In what looks to be a win-win proposition, executive coach trainees from the Massachusetts School of Professional Psychology's Executive Coaching Graduate Certificate Program are providing three months of free coaching to non-profit leaders. The collaboration has been organized through the Social Innovation Forum, which supports non-profit leaders and social innovators in the greater Boston area.

Lew Stern, Ph.D., director of the MSPP program and president of Stern Consulting, says that executive coaching is a billion-dollar industry, but is rarely provided to non-profit executives. The MSPP trainees began providing the service over the summer and "it's going great," Stern says. "There's such a sense of satisfaction in helping non-profit leaders." The MSPP program is the only graduate program in New England, he states, though there will soon be more. MSPP's program spans 195 hours of study over two years and this year will graduate 17 coaches, most of who came into the program with advanced degrees.

"Executive coaching has two goals that are both important," Stern says. "It helps to develop leaders to be better leaders and it helps them lead to achieve results for the organization." The research shows the coaching brings a six to one financial return, Stern adds, yielding increased productivity and efficiency and customer and employee retention.

The MSPP program approaches executive coaching from both the business management and psychological principles vantage points. It teaches the ins and outs of a business's operation, structure, marketing, sales, roles, annual reports, finances, boards of directors and applicable regulatory standards and bodies. It also teaches how people are motivated, influenced, perceive, learn, communicate and behave in groups. And, MSPP focuses on organizational development, or "all the ways to evaluate and impact organizations" Stern says.

MSPP's coaching instruction reviews how to assess individuals using information gleaned from the leader as well as her peers, superiors and those who report to her.

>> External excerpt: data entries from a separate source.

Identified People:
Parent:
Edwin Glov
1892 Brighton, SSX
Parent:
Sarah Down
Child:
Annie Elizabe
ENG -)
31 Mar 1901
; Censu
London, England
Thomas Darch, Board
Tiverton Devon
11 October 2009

Students are taught to "listen, question, advise, consult, provide feedback, build confidence and deal with conflict," he said.

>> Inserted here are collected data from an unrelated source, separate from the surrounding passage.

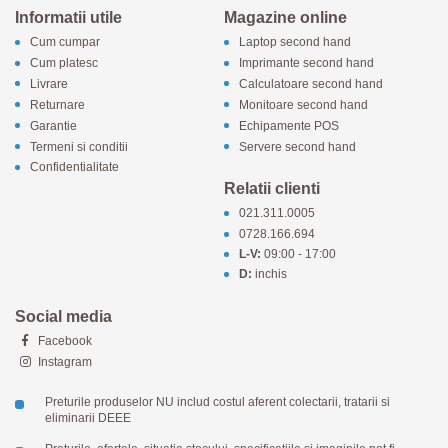
Informatii utile
Magazine online
Cum cumpar
Laptop second hand
Cum platesc
Imprimante second hand
Livrare
Calculatoare second hand
Returnare
Monitoare second hand
Garantie
Echipamente POS
Termeni si conditii
Servere second hand
Confidentialitate
Relatii clienti
021.311.0005
0728.166.694
L-V:
09:00 - 17:00
D:
inchis
Social media
Facebook
Instagram
Preturile produselor NU includ costul aferent colectarii, tratarii si
eliminarii DEEE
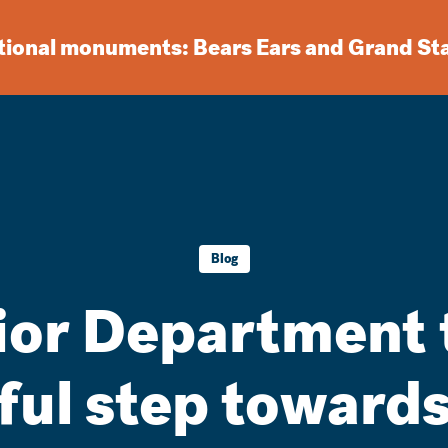
ational monuments: Bears Ears and Grand St
Blog
rior Department 
ul step towards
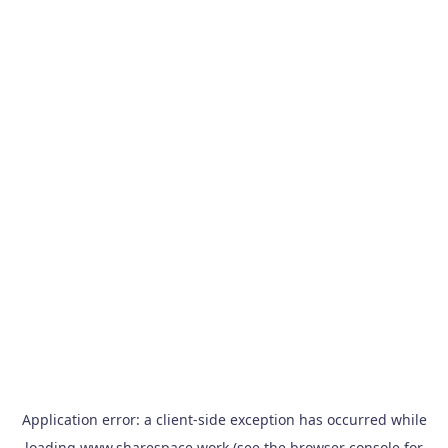
Application error: a
client
-side exception has occurred while
loading
www.sharespace.work
(see the
browser console
for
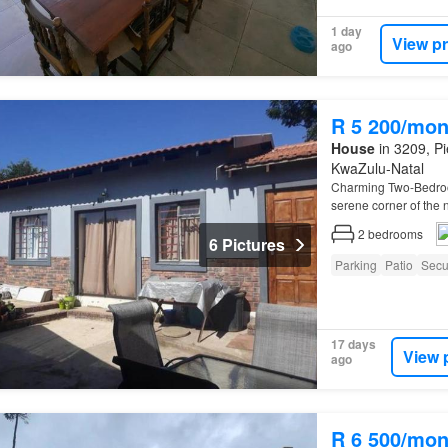
1 day
View p
ago
R 5 200/mon
House
in 3209, Pi
KwaZulu-Natal
Charming Two-Bedr
serene corner of the
2
bedrooms
6 Pictures
Parking
Patio
Secu
17 days
View 
ago
R 6 500/mon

Students working with non-profit leaders at the practicum level have master coach supervisors as well as peer supervision and will also be evaluated by the client.

Susan Musinsky, M.A., director of the Social Innovation Forum, has high hopes for this program. "A lot of times folks, particularly in the non-profit sector, don't have someone externally pushing, encouraging and supporting them to move forward and it can be expensive. I hope some of the people in need of that support can access these coaches and I hope they have the skill to move the individual or organization forward," she says.